One major problem associated with the small intestine is known as small intestinal bacteria overgrowth (SIBO). This condition takes place when bacteria from the large intestine travel and make themselves at home in the small intestine. Once there, they dine on all the carbohydrates that have been broken down by the stomach and continue to multiply causing excess mucous production and inflammation. One solution is to treat this condition with general antibiotics. However, research has shown that this is not a successful long term treatment option. Simple herbal remedies have proven to be very effective in not only treating initial symptoms but also preventing SIBO from reoccurring. 

Many herbs can act as natural antibiotics without the negative repercussions of manufactured antibiotics.

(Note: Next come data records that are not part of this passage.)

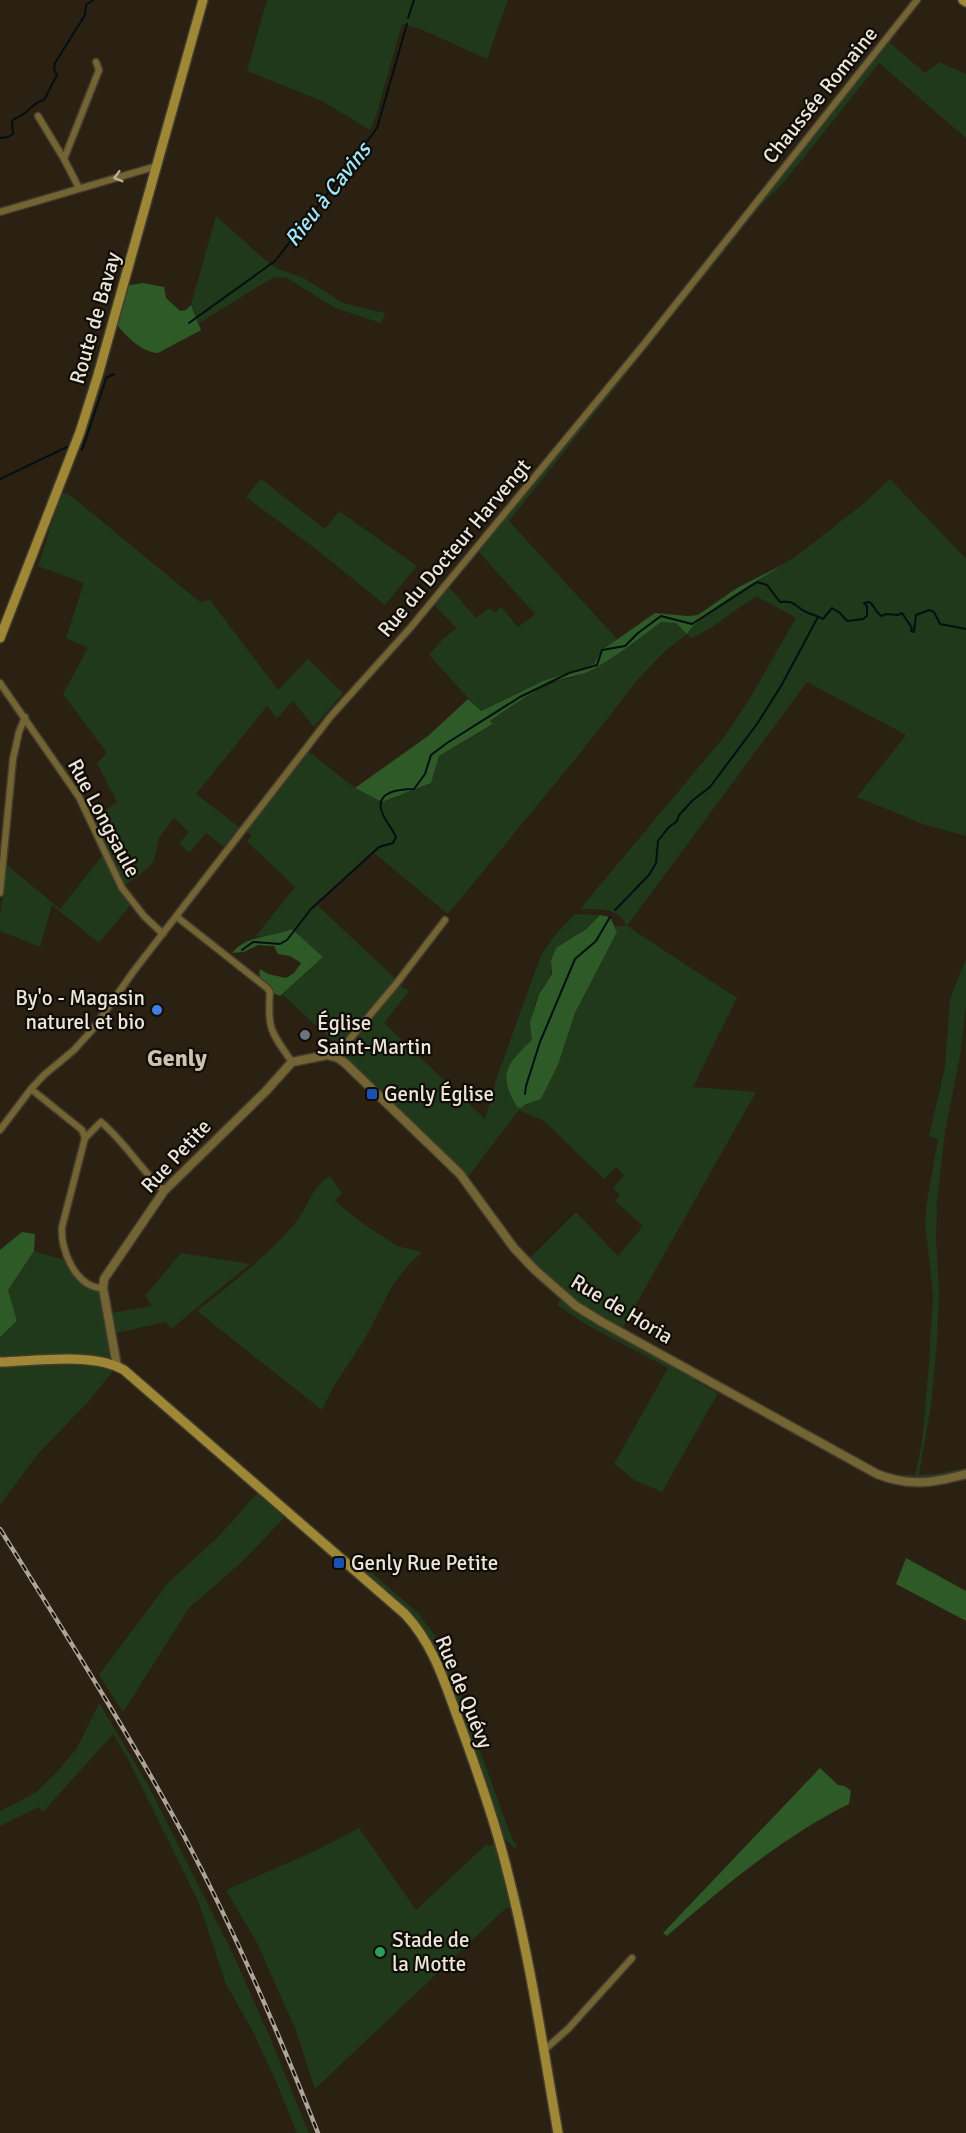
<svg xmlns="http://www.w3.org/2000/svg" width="966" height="2133" viewBox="0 0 966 2133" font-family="Signika,sans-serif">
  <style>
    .green { fill: #1f391a }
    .forest { fill: #2d5a26 }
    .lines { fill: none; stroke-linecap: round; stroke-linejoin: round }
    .stream { stroke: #040f12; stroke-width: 2 }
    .minor-casing { stroke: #463c2e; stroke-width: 9 }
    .tertiary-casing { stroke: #463c2e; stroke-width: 11 }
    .secondary-casing { stroke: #463c2e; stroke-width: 12 }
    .minor { stroke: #726433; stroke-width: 6 }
    .tertiary { stroke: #726433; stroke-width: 8 }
    .secondary { stroke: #9f8835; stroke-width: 9 }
    .rail-casing { stroke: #ada599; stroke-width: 4.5 }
    .rail { stroke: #100c06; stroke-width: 2; stroke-dasharray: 7; stroke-linecap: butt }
    .oneway { stroke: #bbb198 }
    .shop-dot { fill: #3f7fe0; stroke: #100c06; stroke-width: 2 }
    .worship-dot { fill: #6b7280; stroke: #100c06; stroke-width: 2 }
    .transit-dot { fill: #1a4fb4; stroke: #100c06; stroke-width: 2 }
    .leisure-dot { fill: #2e9e5b; stroke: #100c06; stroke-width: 2 }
    .labels { text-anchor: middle; stroke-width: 4.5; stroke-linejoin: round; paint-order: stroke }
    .street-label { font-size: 21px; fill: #ece5db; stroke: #100c06 }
    .poi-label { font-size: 21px; fill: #ece5db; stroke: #100c06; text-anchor: start }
    .water-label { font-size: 22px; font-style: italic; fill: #9fe6f8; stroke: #100c06 }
    .quarter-label { font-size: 24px; font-weight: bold; fill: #cfc2af; stroke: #100c06 }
  </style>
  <rect width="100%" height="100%" fill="#2b2112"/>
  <!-- green -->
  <path class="green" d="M267 0H508L487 59 418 28 402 24 376 116 370 130 322 101 247 71Z
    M888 41 925 73 939 62 966 74V138L879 63 785 181 761 205 509 521 618 640 602 650 594 664 543 681 480 711 429 655 443 639 457 628 434 605 449 587 476 618 490 608 494 613 501 607 518 627 535 614 477 550Z
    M216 216 263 258 276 268 304 278 343 303 385 313 381 323 335 308 287 278 274 277 199 323 191 305Z
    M261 479 325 529 339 511 417 566 385 605 316 549 246 497Z
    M890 479 966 559V836L923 824 857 797 906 735 807 682 627 926 737 998 693 1087 756 1092 622 1329 580 1305 529 1259 576 1212 618 1256 643 1226 615 1201 620 1195 613 1188 624 1175 616 1167 604 1179 544 1121 519 1110 467 1178 345 1058 344 1051 399 985 409 991 384 1023 485 1119 497 1077 541 955 556 934 575 914 600 915 551 961C552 981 545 980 538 996 532 1012 530 1024 533 1040L514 1057 522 1108 524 1105 541 1099 558 1065 575 1013 617 932 615 926H626C621 907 596 909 580 909L724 737 750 698 796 618 756 596 712 627 692 638 687 634 665 651 640 677 585 747 448 914 374 853 316 904 397 980 341 1047H339L282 994 323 957 292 929 279 935 255 937 295 887 247 841 252 835 246 832 308 751 355 788 382 802 431 783 439 756 493 725 490 721C510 707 530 693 553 683 561 679 571 679 579 675 609 663 636 642 661 622L676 623 687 634 692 624 711 611 799 554 863 504Z
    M62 492 70 495 200 602 210 600 278 690 308 659 343 693 314 727 293 701 277 718 267 706 196 794 239 827 224 847 206 833 189 853 179 843 189 832 174 818 159 838 154 860 149 867 122 888 133 902 99 943 52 905 40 947 0 931V915L7 865 60 909 102 856 110 852 93 818 117 802 97 763 107 753 63 694 88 648 66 638 84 583 38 566Z
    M966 959V1006L960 1056 945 1132 937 1201 936 1239 939 1289 937 1343 931 1405 919 1475 935 1474 966 1468V1471C934 1478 921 1481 889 1475H915L922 1443 929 1365 933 1294 925 1222 927 1202 938 1139 929 1136 945 1067 950 999Z
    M330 1176 342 1193 335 1201 362 1223 397 1246 422 1252C390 1280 387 1299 368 1333 353 1359 334 1382 322 1410L197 1311C230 1285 263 1259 292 1227 308 1210 309 1189 330 1176Z
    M34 1251 71 1262 84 1282 103 1288 117 1366 87 1403 37 1455 0 1505V1337L17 1321 8 1290Z
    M181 1253 250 1264 171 1329 166 1322 116 1333 111 1313 152 1306 145 1296Z
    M561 1298 574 1308 696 1377 695 1381 718 1393 662 1492 636 1481 614 1464 668 1368 587 1325 557 1305Z
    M259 1491 275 1505 284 1518 245 1559 189 1608 123 1712 99 1675 168 1583 219 1536Z
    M355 1558 418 1613 433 1633 445 1653 509 1831 517 1847 515 1848 502 1837 434 1648 420 1625 353 1564Z
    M99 1703 147 1783 233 1954 268 2033 309 2133H297L274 2077 252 2030 226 1984 199 1903 129 1761 113 1734 43 1812 39 1807 0 1826V1811L35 1793 55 1774 77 1748Z
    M359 1828 416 1910 487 1844 489 1846 496 1843 513 1907 506 1908 315 2089 295 2028 257 1943 226 1890 317 1850Z"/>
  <!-- forest -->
  <path class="forest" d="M143 283 164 287 166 298 180 311 186 310 191 305 201 330 158 353C142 353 122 333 114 320L123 286Z
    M784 564C760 580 700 612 687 634L676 623 661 622C639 639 617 656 592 670 580 676 566 677 553 682 531 692 510 707 490 721L493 724 439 756 431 783 382 802 355 788 428 736 468 699 481 711 543 681 594 664 602 650 655 613 688 616 698 615 737 588Z
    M600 915 610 917 617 932 575 1013 558 1065 541 1099 524 1105 522 1108 517 1107C497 1073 507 1064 532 1040L530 1023 539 994 552 974 551 961 556 948 585 930Z
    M292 929 323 957 280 996C269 992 257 982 260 969L268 974 286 978 294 973 301 963 290 956 278 954 274 946 258 945 244 952 232 953C248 934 271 938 292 929Z
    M22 1232 35 1234 34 1251 8 1290 17 1321 0 1337V1250Z
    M906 1558 966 1591V1621L896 1584Z
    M820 1768 838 1785 845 1786 851 1791 849 1804C782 1837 723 1887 667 1936L663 1933Z"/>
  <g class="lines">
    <!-- stream -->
    <path class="stream" d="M408 18 414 0
      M0 138 8 137 13 134 12 121C15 118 18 117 22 115 30 111 33 102 44 100L57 75 54 70 55 63 85 15 86 5 93 0
      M189 323 275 261 353 161 377 128 407 24
      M82 450 105 382 106 378 114 374
      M0 479 69 446
      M615 910 649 875 656 863 658 841 668 828 677 821 679 815 693 800 710 787 757 724 781 686 818 617
      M242 950 253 942 280 944 287 940 311 909 379 847 393 843 396 837C392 828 385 821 382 812 374 791 401 789 414 789L425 774 431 755 447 743 520 697 569 673 597 665 602 650 625 646 638 633 661 616 692 624 757 582 767 585 780 602C797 600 794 607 808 613 813 615 818 616 823 619L832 608 840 613 847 621 863 619 867 616V606L864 603 869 602C875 605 875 613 882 616L886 614 898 615 902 613 912 628 911 631 914 632 916 615 929 610 934 612 940 624 966 629
      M525 1094 526 1086 540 1042 575 959 596 941 610 917"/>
    <defs>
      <path id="minor" d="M38 116 64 159 79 188
        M64 159 99 70 96 62
        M0 212 157 166
        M0 683 79 797 122 888 144 916 163 934
        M0 893 13 759 19 732 25 717
        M177 917 267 988 270 992C267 1029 271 1032 292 1062
        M338 1058 349 1040 396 984 445 920
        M31 1089 82 1130 85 1138 62 1227C60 1250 76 1288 103 1288
        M0 1130 31 1089 44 1075 74 1050 93 1029 133 972 331 716 411 627 645 343 917 0
        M85 1138 101 1122C125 1142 141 1170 164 1191
        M543 2051 568 2029 632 1958"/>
      <path id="tertiary" d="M117 1366 103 1288 104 1279 164 1191 266 1091 292 1062 327 1055 338 1058 345 1063 460 1174 514 1248 535 1270 576 1306 602 1322 877 1474C910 1487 932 1483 966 1474"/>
      <path id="secondary" d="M963 0 966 2
        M0 638 80 432 98 375 203 0
        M0 1362C35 1361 94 1352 124 1370L405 1614C435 1646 446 1687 461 1727 479 1776 496 1824 508 1874 530 1959 543 2047 558 2133"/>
    </defs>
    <!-- minor casing -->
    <use href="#minor" class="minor-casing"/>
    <!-- tertiary casing -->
    <use href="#tertiary" class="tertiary-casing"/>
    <!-- secondary casing -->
    <use href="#secondary" class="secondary-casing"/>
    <!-- minor -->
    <use href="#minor" class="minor"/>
    <!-- tertiary -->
    <use href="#tertiary" class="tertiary"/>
    <!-- secondary -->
    <use href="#secondary" class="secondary"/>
    <defs>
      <path id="rail" d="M0 1529C63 1630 127 1730 183 1834 235 1931 278 2031 318 2133"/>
    </defs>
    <!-- rail casing -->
    <use href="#rail" class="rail-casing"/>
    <!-- rail -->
    <use href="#rail" class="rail"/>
  </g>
  <!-- one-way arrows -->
  <defs><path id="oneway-chevron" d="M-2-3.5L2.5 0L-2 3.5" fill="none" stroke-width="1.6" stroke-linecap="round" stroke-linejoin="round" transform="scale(1.5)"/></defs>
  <use class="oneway" href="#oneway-chevron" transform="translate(118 177) rotate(164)"/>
  <!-- markers -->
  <circle class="shop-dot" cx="157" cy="1010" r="6"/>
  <circle class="worship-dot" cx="305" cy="1035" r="6"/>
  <g class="transit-dot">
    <rect x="366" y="1088" width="12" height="12" rx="3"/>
    <rect x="333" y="1557" width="12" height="12" rx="3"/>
  </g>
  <circle class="leisure-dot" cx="380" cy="1952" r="6"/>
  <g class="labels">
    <!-- street labels -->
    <g class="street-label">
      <text transform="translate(820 95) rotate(-51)" y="7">Chaussée Romaine</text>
      <text transform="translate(95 318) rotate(-74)" y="7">Route de Bavay</text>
      <text transform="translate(454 548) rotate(-50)" y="7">Rue du Docteur Harvengt</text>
      <text transform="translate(104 818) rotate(62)" y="7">Rue Longsaule</text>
      <text transform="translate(176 1156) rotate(-47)" y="7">Rue Petite</text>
      <text transform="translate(622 1309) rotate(31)" y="7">Rue de Horia</text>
      <text transform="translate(464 1692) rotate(68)" y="7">Rue de Quévy</text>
    </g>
    <!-- poi labels -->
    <g class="poi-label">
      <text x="145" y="1005" text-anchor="end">By'o - Magasin<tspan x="145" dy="24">naturel et bio</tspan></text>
      <text x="317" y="1030">Église<tspan x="317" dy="24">Saint-Martin</tspan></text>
      <text x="384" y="1101">Genly Église</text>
      <text x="351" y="1570">Genly Rue Petite</text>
      <text x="392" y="1947">Stade de<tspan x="392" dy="24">la Motte</tspan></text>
    </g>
    <!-- water labels -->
    <g class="water-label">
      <text transform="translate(327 194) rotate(-52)" y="8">Rieu à Cavins</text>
    </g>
    <!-- quarter labels -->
    <g class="quarter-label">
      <text x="177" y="1066">Genly</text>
    </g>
  </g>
</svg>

Add a sprinkle of these herbs to combat the bacterial invaders that may be making themselves at home in your small intestine. 

  1. Dill – mix this herb with a small amount of butter and drizzle over fresh grilled salmon

  2. Thyme – this savory herb pairs well with lemon on grilled pork chops

  3. Oregano – a classic Italian herb that makes a fine addition to pastas and pizzas

  4. Ginger – makes a fine pairing with sesame atop fresh salads of cabbage, carrots and edamame

Another herb that can not only be beneficial in treating symptoms of SIBO but also constipation is garlic. This herb contains an antimicrobial compound known as allicin. Fresh garlic can be used in nearly any dish from a simple dressing to a savory main. Allicin and the other above mentioned herbs can also be taken as digestive supplements if you do not care for their particular flavor. 

These antimicrobial herbs can be a great start to correct digestive problems that may not have been solved through other traditional methods.

*Note: it is always wise to contact a medical practitioner before beginning self-treatment with herbal supplements. These herbs, while natural, can interact negatively with other medications.